BEGIN DOCUMENT SEGMENT
Sum of consecutive numbers with a rounded multiplier I know full well that the sum of the integers from $1$ to $n$ is $\frac{n * \left (n+1\right )}{2}$ but I need a formula that works for the rounded multiples of $\frac{9}{7}$ the integers from $1$ to $n$.
e.g.




$n$
$\lfloor\frac{9}{7}n\rceil$
cumulative sum




1
1
1


2
3
4


3
4
8


4
5
13


5
6
19


6
8
27




any ideas?  i don't even know what to search for so i don't know how to tag this question.
END DOCUMENT SEGMENT
WORK ORDER A :: Summarize the forum post on summing rounded multiples in two sentences.
WORK ORDER B :: Retype the forum post on summing rounded multiples, starting at "Sum of consecutive" and ending at "from $1$ to $n$.".
The entries that follow are not required.
BEGIN EXCERPTED RECORDS
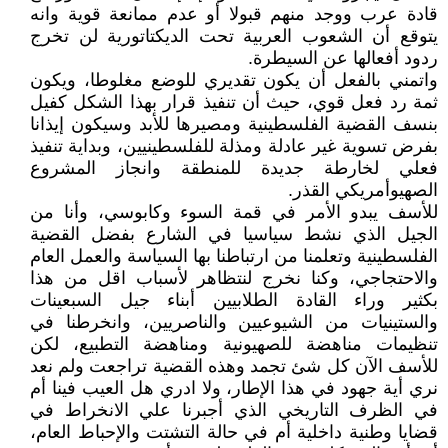
قادة عرب ووجد منهم قبولا أو عدم ممانعة قوية وانه
يتوقع أن الشعوب العربية تحت الديكتاتورية لن تخرج
ردود أفعالها عن السيطرة.
واتمني بالفعل أن يكون تقديري للوضع مغلوطا، ويكون
ثمة رد فعل قوي، حيث أن تنفيذ قرار بهذا الشكل كفيل
بنسف القضية الفلسطينية ومصيرها للأبد وسيكون إيذانا
بفرض تسوية غير عادلة ومذلة للفلسطينيين، وبداية تنفيذ
فعلي لخارطة جديدة للمنطقة وانجاز المشروع
الصهيوأمريكي القذر.
للأسف يبدو الأمر في قمة السوء وكابوسي، وأنا من
الجيل الذي نشط سياسيا في الشارع بفضل القضية
الفلسطينية وتعلمنا من ارتباطنا بها السياسة والعمل العام
والاحتجاجي، وكنا نخرج لنتظاهر لأسباب اقل من هذا
بكثير وراء القادة الطلابيين أبناء جيل السبعينات
والستينيات من الشيوعيين والناصريين، وانخرطنا في
تنظيمات مناهضة للصهيونية ومناهضة التطبيع، لكن
للأسف الآن كل شئ تجمد وهذه القضية تراجعت ولم نعد
نري أية جهود في هذا الإطار، ولا ادري هل العيب فينا أم
في الظرف التاريخي الذي أجبرنا علي الانخراط في
قضايا وطنية داخلية أم في حالة التشتت والإحباط العام،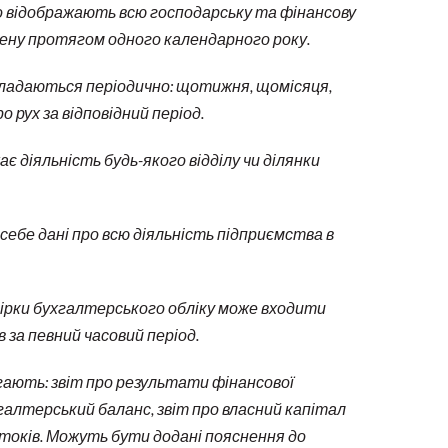
що відображають всю господарську та фінансову
снену протягом одного календарного року.
складаються періодично: щотижня, щомісяця,
о рух за відповідний період.
є діяльність будь-якого відділу чи ділянки
себе дані про всю діяльність підприємства в
вірки бухгалтерського обліку може входити
за певний часовий період.
гають: звіт про результати фінансової
галтерський баланс, звіт про власний капітал
отоків. Можуть бути додані пояснення до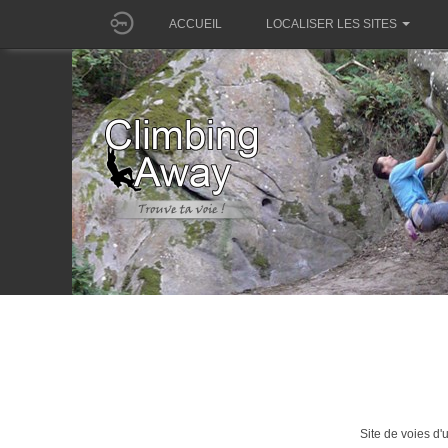
ACCUEIL
LOCALISER LES SITES
Site de voies d'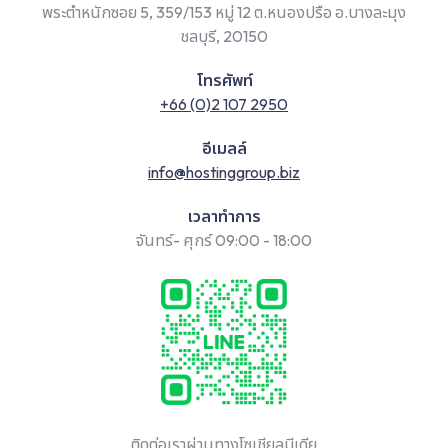
พระตำหนักซอย 5, 359/153 หมู่ 12 ต.หนองปรือ อ.บางละมุง
ชลบุรี, 20150
โทรศัพท์
+66 (0)2 107 2950
อีเมลล์
info@hostinggroup.biz
เวลาทำการ
จันทร์- ศุกร์ 09:00 - 18:00
ติดต่อเราผ่านทางโซเชียลมีเดีย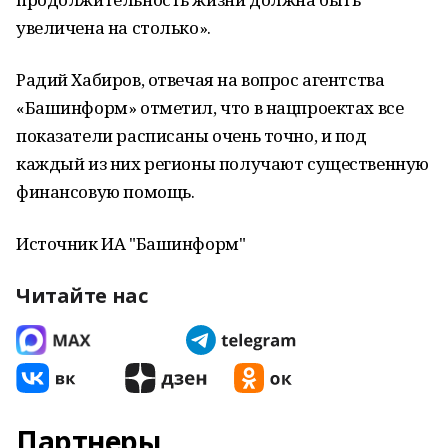
увеличена на столько».
Радий Хабиров, отвечая на вопрос агентства
«Башинформ» отметил, что в нацпроектах все
показатели расписаны очень точно, и под
каждый из них регионы получают существенную
финансовую помощь.
Источник ИА "Башинформ"
Читайте нас
Партнеры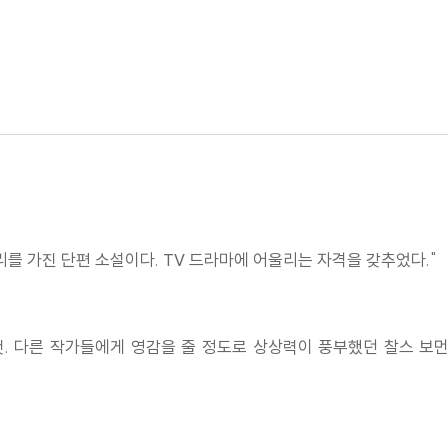
리를 가진 단편 소설이다. TV 드라마에 어울리는 자격을 갖추었다."
것. 다른 작가들에게 영감을 줄 정도로 상상력이 풍부했던 찰스 보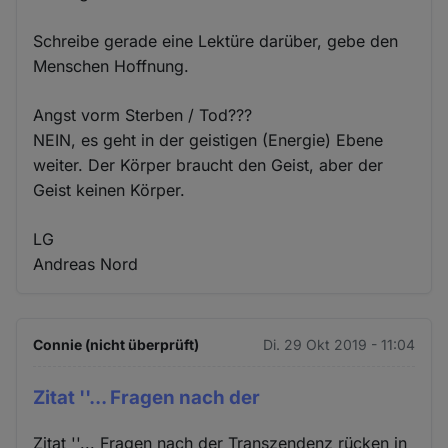
Schreibe gerade eine Lektüre darüber, gebe den
Menschen Hoffnung.
Angst vorm Sterben / Tod???
NEIN, es geht in der geistigen (Energie) Ebene
weiter. Der Körper braucht den Geist, aber der
Geist keinen Körper.
LG
Andreas Nord
Connie (nicht überprüft)
Di. 29 Okt 2019 - 11:04
Zitat ''... Fragen nach der
Zitat ''... Fragen nach der Transzendenz rücken in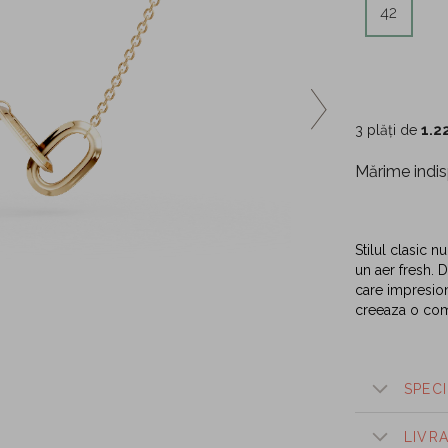
42
3 plăți de
1.2
Mărime indis
Stilul clasic 
un aer fresh. 
care impresione
creeaza o comb
SPECI
LIVR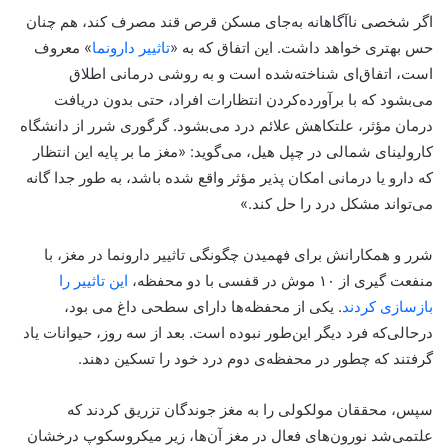
اگر شخصی ناآگاهانه به‌جای مسکن قرص قند مصرف کند، هم چنان
حس بهتری خواهد داشت. این اتفاق که به «
تاثییر دارونما
» معروف
است، اتفاق‌ای شناخته‌شده است و به روشی درمانی اطلاق
می‌بشود که با برآورده‌کردن انتظارات افراد، حتی بدون دریافت
درمان مؤثر، علتکاهش علائم درد می‌بشود. گرگوری شرر از دانشگاه
کارولینای شمالی در چپل هیل، می‌گوید: «مغز ما بر پایه این انتظار
که دارو یا درمانی امکان پذیر مؤثر واقع شده باشد، به طور جدا گانه
می‌تواند مشکل درد را حل کند.»
شرر و همکارانش برای فهمیدن چگونگی تاثییر دارونما در مغز، با
منفعت گیری از ۱۰ موش در قفسی با دو محفظه،
این تاثییر را
بازسازی کردند
. یکی از محفظه‌ها دارای سطحی داغ می بود،
درحالی‌که فرد دیگر این‌طور نبوده است. بعد از سه روز، حیوانات یاد
گرفتند که چطور در محفظه‌ی دوم درد خود را تسکین دهند.
سپس، محققان مولکولی را به مغز جوندگان تزریق کردند که
علتمی‌شد نورون‌های فعال در مغز آن‌ها، زیر میکروسکوپ درخشان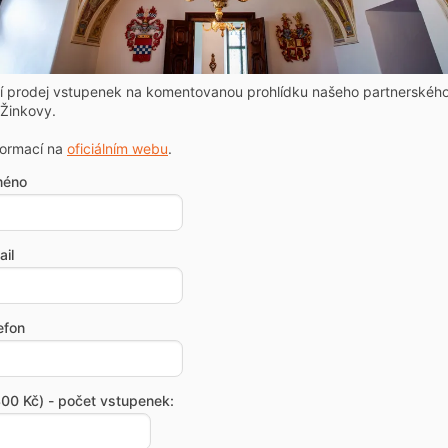
ní prodej vstupenek na komentovanou prohlídku našeho partnerskéh
Žinkovy.
formací na
oficiálním webu
.
méno
il
efon
00 Kč) - počet vstupenek: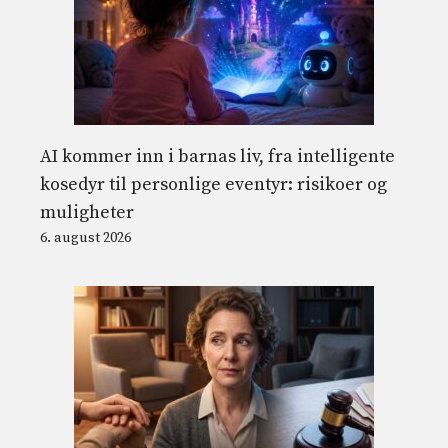
AI kommer inn i barnas liv, fra intelligente
kosedyr til personlige eventyr: risikoer og
muligheter
6. august 2026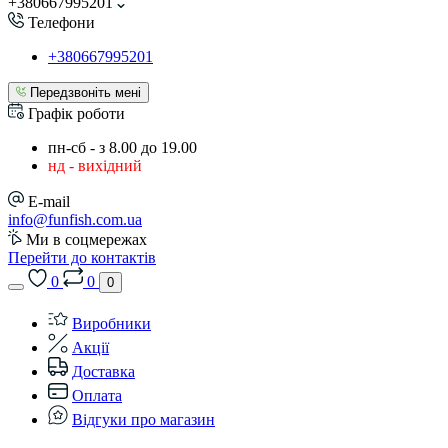
+380667995201
Телефони
+380667995201
Передзвоніть мені
Графік роботи
пн-сб - з 8.00 до 19.00
нд - вихідний
E-mail
info@funfish.com.ua
Ми в соцмережах
Перейти до контактів
0
0
0
Виробники
Акції
Доставка
Оплата
Відгуки про магазин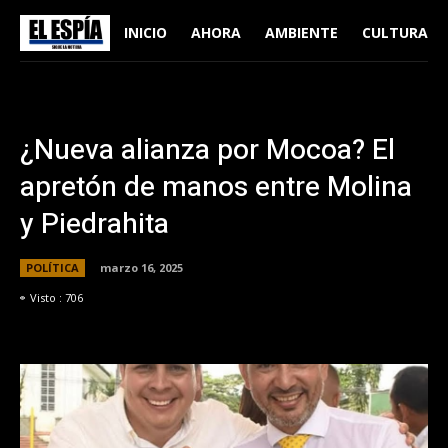
INICIO
AHORA
AMBIENTE
CULTURA
¿Nueva alianza por Mocoa? El
apretón de manos entre Molina
y Piedrahita
POLÍTICA
marzo 16, 2025
Visto :
706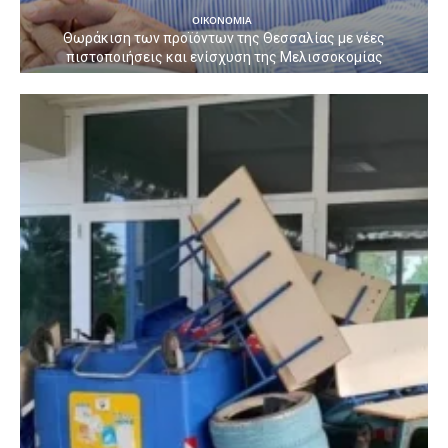
ΟΙΚΟΝΟΜΙΑ
Θωράκιση των προϊόντων της Θεσσαλίας με νέες
πιστοποιήσεις και ενίσχυση της Μελισσοκομίας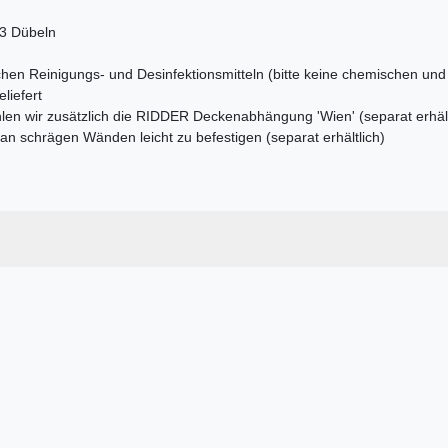
 3 Dübeln
hen Reinigungs- und Desinfektionsmitteln (bitte keine chemischen un
liefert
len wir zusätzlich die RIDDER Deckenabhängung 'Wien' (separat erhält
 schrägen Wänden leicht zu befestigen (separat erhältlich)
END EXCERPTED RECORDS
RESPONSE A :: The poster knows that the sum of the integers from 1 to n is n(n+1)/2 but needs a formula for the sum of the integers from 1 to n each multiplied by 9/7 and rounded, and gives a table of values up to n = 6 with a cumulative sum of 27. The poster asks for ideas, adding that they do not know what to search for or how to tag the question.

RESPONSE B ::
Sum of consecutive numbers with a rounded multiplier I know full well that the sum of the integers from $1$ to $n$ is $\frac{n * \left (n+1\right )}{2}$ but I need a formula that works for the rounded multiples of $\frac{9}{7}$ the integers from $1$ to $n$.